Assignment: Which lines run from the one containing "The trio narrowly" to the end of the entries below? Reproduce them exactly, both ends included.

Transcribed page contents:
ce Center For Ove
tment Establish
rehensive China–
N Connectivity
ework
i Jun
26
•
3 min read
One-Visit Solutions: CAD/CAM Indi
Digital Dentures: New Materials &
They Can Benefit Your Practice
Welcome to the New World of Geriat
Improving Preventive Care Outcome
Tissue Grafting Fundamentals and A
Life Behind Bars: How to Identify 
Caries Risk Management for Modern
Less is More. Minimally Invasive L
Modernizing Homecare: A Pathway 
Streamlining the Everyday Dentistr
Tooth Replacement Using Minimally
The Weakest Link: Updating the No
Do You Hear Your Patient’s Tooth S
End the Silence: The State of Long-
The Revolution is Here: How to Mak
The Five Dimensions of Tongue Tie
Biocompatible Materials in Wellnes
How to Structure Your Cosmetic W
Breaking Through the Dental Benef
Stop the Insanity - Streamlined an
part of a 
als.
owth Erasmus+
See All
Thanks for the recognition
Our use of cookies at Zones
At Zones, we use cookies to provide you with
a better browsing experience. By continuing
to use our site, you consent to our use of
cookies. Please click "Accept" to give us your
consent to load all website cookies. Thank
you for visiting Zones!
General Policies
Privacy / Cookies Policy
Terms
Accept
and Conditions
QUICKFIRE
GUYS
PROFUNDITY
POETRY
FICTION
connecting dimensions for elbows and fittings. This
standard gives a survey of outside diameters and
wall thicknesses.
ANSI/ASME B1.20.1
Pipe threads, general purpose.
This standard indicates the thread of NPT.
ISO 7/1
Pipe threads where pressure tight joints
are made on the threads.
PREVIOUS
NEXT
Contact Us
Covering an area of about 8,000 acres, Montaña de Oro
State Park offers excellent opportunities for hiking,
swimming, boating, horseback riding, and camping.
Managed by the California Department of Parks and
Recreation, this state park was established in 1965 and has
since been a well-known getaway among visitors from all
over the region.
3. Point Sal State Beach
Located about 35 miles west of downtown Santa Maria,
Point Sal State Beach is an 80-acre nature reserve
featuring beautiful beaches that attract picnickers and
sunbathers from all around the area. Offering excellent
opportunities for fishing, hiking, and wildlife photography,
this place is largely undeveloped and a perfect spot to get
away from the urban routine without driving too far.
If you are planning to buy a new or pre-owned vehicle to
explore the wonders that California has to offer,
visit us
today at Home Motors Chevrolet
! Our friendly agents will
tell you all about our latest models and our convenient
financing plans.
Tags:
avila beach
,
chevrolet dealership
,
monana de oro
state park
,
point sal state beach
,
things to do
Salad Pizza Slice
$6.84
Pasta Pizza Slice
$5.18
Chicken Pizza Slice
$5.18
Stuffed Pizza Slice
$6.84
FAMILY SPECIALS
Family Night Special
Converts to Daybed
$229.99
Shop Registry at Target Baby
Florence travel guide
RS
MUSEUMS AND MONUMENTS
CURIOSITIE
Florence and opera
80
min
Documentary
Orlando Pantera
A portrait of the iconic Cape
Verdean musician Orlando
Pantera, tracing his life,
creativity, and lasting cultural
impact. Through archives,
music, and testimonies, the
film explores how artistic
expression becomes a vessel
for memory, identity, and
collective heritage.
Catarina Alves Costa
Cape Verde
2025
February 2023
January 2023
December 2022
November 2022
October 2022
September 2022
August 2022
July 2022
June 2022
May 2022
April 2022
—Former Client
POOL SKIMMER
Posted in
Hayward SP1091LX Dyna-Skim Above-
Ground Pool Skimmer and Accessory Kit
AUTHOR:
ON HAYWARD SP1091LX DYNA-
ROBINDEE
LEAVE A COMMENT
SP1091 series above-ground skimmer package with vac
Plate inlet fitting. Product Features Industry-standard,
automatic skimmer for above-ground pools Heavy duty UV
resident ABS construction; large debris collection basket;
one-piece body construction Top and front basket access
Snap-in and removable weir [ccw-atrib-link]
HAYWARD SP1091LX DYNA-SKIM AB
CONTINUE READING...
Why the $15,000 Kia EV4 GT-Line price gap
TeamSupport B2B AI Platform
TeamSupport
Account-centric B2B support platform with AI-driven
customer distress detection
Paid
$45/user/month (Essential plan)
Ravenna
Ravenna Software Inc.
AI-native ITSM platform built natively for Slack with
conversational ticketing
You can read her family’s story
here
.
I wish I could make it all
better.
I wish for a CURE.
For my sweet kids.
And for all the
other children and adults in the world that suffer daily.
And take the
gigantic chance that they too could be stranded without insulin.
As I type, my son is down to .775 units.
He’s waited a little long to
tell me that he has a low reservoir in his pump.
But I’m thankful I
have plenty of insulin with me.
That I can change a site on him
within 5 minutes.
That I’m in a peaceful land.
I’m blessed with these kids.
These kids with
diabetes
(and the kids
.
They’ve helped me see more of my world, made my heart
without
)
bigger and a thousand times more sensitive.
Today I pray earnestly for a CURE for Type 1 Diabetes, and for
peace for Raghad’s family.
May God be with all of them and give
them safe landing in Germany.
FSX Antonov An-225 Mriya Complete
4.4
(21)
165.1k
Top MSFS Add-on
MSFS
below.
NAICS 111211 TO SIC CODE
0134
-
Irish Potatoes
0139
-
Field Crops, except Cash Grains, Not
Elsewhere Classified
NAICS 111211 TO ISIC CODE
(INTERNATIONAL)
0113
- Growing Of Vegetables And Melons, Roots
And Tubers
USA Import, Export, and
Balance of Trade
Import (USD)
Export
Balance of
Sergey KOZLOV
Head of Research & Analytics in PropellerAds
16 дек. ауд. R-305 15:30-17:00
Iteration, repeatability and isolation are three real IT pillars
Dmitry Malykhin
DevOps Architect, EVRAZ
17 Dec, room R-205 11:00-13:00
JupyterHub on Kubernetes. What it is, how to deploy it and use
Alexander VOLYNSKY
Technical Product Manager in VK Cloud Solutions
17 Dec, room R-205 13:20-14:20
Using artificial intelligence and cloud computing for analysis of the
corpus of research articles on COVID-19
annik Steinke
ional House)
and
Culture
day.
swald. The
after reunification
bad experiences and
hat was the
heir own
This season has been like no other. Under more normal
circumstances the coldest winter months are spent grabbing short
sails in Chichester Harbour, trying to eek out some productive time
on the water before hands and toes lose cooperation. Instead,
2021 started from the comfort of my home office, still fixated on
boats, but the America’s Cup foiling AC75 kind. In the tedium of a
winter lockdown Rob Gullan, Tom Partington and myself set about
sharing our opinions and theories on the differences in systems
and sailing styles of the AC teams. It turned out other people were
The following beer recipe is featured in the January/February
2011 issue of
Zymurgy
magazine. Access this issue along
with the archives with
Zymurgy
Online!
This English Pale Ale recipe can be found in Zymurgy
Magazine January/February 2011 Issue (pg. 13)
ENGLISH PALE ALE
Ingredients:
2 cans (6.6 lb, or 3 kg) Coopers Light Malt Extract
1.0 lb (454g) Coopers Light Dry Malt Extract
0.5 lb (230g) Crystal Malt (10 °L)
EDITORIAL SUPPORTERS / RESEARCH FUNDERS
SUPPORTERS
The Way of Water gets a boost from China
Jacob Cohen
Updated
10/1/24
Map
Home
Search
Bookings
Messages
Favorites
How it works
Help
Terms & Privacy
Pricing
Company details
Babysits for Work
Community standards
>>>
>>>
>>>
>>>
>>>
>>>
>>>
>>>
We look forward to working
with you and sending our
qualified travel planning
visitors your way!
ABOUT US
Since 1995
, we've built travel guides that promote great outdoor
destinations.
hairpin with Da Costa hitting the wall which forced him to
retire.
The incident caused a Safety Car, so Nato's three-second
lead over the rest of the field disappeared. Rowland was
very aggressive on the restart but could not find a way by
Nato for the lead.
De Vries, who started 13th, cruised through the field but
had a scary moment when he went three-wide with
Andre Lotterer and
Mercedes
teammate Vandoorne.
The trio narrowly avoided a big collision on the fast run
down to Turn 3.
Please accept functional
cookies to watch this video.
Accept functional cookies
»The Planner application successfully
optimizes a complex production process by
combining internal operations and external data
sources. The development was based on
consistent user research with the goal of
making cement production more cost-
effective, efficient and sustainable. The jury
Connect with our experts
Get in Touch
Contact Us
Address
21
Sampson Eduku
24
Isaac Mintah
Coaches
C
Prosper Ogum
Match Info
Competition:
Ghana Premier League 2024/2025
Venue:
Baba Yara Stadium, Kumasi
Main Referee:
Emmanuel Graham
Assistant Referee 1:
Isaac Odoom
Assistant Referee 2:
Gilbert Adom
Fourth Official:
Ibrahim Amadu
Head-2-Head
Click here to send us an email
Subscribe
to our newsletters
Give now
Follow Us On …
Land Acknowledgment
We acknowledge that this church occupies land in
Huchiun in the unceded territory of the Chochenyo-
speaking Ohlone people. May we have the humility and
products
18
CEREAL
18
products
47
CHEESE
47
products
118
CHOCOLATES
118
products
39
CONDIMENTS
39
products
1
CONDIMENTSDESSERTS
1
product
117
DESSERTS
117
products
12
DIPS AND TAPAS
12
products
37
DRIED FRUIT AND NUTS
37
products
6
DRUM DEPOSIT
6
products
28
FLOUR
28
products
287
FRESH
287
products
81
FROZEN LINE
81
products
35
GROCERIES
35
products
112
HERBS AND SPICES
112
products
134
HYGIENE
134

Solution for this exercise:
The trio narrowly avoided a big collision on the fast run
down to Turn 3.
Please accept functional
cookies to watch this video.
Accept functional cookies
»The Planner application successfully
optimizes a complex production process by
combining internal operations and external data
sources. The development was based on
consistent user research with the goal of
making cement production more cost-
effective, efficient and sustainable. The jury
Connect with our experts
Get in Touch
Contact Us
Address
21
Sampson Eduku
24
Isaac Mintah
Coaches
C
Prosper Ogum
Match Info
Competition:
Ghana Premier League 2024/2025
Venue:
Baba Yara Stadium, Kumasi
Main Referee:
Emmanuel Graham
Assistant Referee 1:
Isaac Odoom
Assistant Referee 2:
Gilbert Adom
Fourth Official:
Ibrahim Amadu
Head-2-Head
Click here to send us an email
Subscribe
to our newsletters
Give now
Follow Us On …
Land Acknowledgment
We acknowledge that this church occupies land in
Huchiun in the unceded territory of the Chochenyo-
speaking Ohlone people. May we have the humility and
products
18
CEREAL
18
products
47
CHEESE
47
products
118
CHOCOLATES
118
products
39
CONDIMENTS
39
products
1
CONDIMENTSDESSERTS
1
product
117
DESSERTS
117
products
12
DIPS AND TAPAS
12
products
37
DRIED FRUIT AND NUTS
37
products
6
DRUM DEPOSIT
6
products
28
FLOUR
28
products
287
FRESH
287
products
81
FROZEN LINE
81
products
35
GROCERIES
35
products
112
HERBS AND SPICES
112
products
134
HYGIENE
134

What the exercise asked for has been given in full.